I ask for your help.
Thank you.

Since for a while now, mounting partitions in /etc/fstab uses UUID= which solves problems when disk ordering changes. Obviously if they are using /dev/nvmexxxx in fstab then this will be a problem. Which is why since a long time now, it’s been preferred to mount disks in fstab via UUID.

Can we ask what exactly is the problem that the disk ordering changes? Because if fstab is configured correctly, the system will always boot when UUID’s are being used and in such a situation the device ordering change is purely cosmetic. So I’m curious as to what the problem actually is?

Hi iwalker

Thank you for your response.

Except for nvme0n1 with OS installed, the rest of the nvme has not created partitions and is not registered in fstab.

The values in the nvmelist command must remain constant after the reboot.

This is the customer’s testing process.

That is their mistake.

Names, like sda and eth0 are assigned during device enumeration on boot. They are not persistent. An observation “were always same in the past” is pure bad luck. One can roll Nat-20 many times in the row.

The filesystem UUID, LVM, RAID, MAC address, and some others are identifiers stored in the devices. They are persistent. The question is, do those blank devices have any?

Do run:

ls -l /dev/disk/by-*/

If that output contains any persistent id’s, then tell the customer to use those.

If issue seems to be that random order is random, then solution is not necessarily to enforce arbitrary order, but to find the least inconvenient way to live in chaos.

You might want to look at the nvme-cli package from there you can do nvme id-ctrl -v /dev/nvmeNNNN to gather information about the disk. It might help you perform whatever task you are trying to do.

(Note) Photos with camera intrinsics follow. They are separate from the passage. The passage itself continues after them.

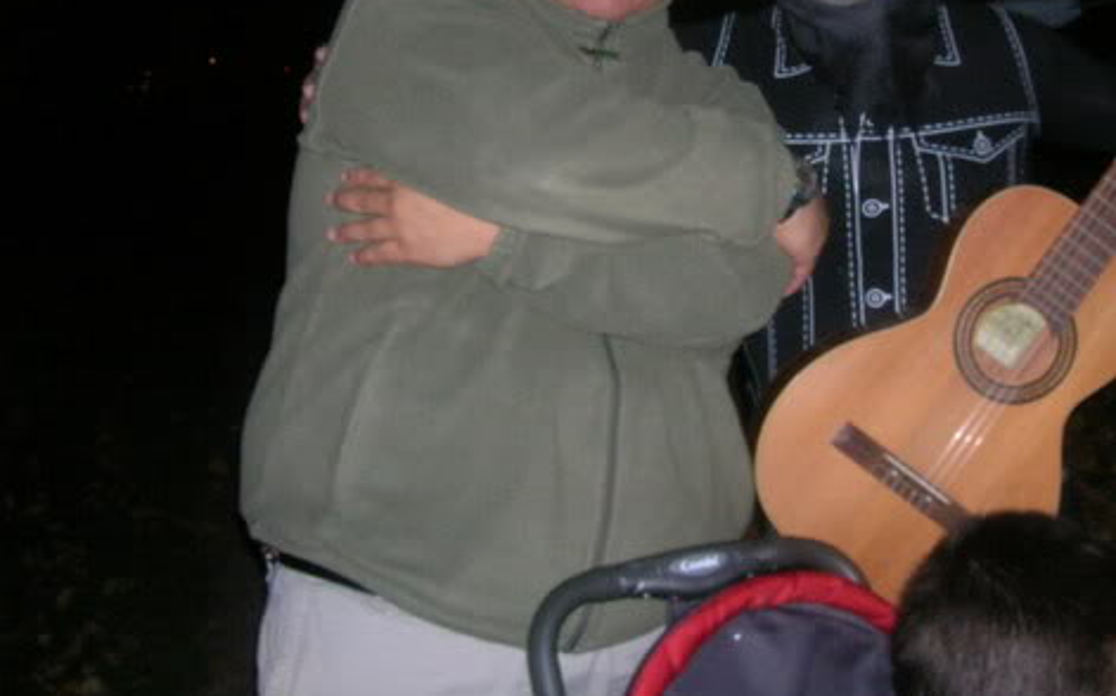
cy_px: 199
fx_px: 1490
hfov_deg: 40.9
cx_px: 663
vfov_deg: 26.1
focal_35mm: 49
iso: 200
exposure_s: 1/60.1
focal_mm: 5.7
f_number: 4.9
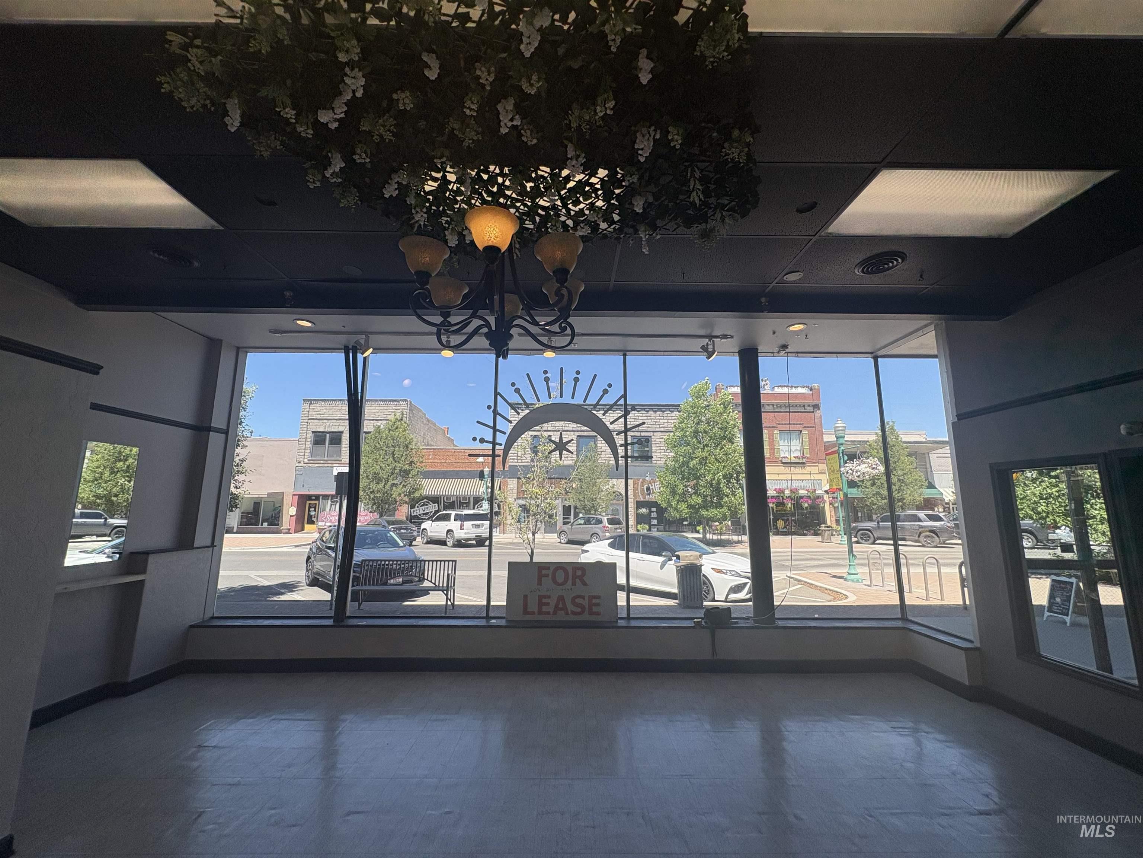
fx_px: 462
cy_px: 429
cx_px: 572
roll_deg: -0.1
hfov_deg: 102.1
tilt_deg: +10.3
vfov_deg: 85.7
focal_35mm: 14
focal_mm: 2.22
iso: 40
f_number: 2.2
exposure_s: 1/932
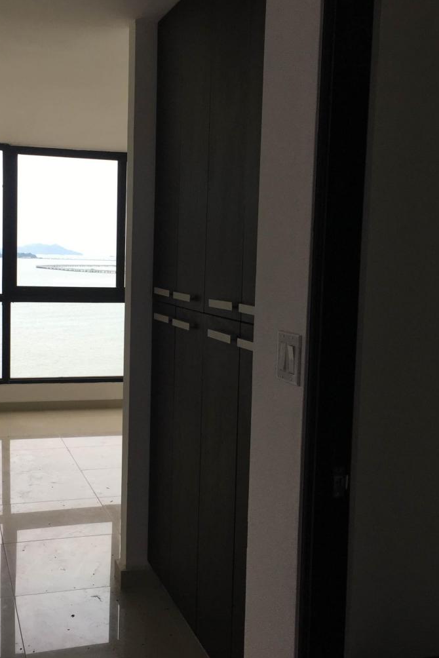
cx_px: 154
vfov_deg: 47.4
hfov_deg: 32.4
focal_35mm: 41
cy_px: 334
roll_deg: -1.0
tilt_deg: -6.0
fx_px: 749
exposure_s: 1/120
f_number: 2.2
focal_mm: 4.15
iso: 40
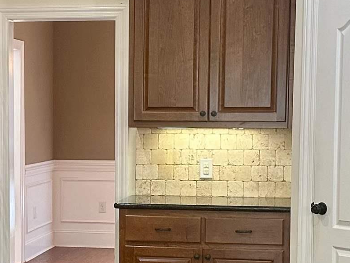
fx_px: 961
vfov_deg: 15.5
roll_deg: -0.4
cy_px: 210
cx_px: 100
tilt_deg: -4.6
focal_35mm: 95
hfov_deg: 20.5
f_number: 1.78
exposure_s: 1/60
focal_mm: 6.86
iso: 200
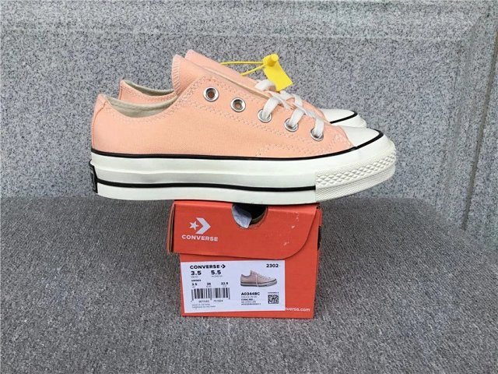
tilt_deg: -18.3
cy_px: 187
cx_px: 249
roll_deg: -1.1
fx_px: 446
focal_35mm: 31
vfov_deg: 45.4
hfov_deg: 58.4
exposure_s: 1/433
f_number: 2.4
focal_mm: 3.3
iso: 25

I use it for doing packer builds where i need to partition drives in AWS where i want to map the NVME device name to what amazon lists as their device name

And why don’t you just use the “label” option ? It is reliable and very simple to use.
Available also in grub2 cmds

Even though I forgot that from the list it does not change anything. Label and UUID are both properties of a filesystem. The OP does not have filesystem on the block devices. Not even partition table to get partition UUID.

I don’t think so. If grub sees the labels, no os is yet launched.

What “labels”? The grub can clearly search by filesystem labels, but it can’t find those from blank drives.

And what are we discussing about ?
If the disk is blank, there is no need to call it in anyway. UUID, /dev/ or label or something else (don’t know what it could be)
And if you create a parttition it is given an UUID and you can label it and use it.

I do agree with that logic.

That you have to ask from @dadf

Thank you for your many answers to solve the problem.

The above is not applicable due to circumstances.

I don’t understand, but I can’t help it. I’ll just shut down this case.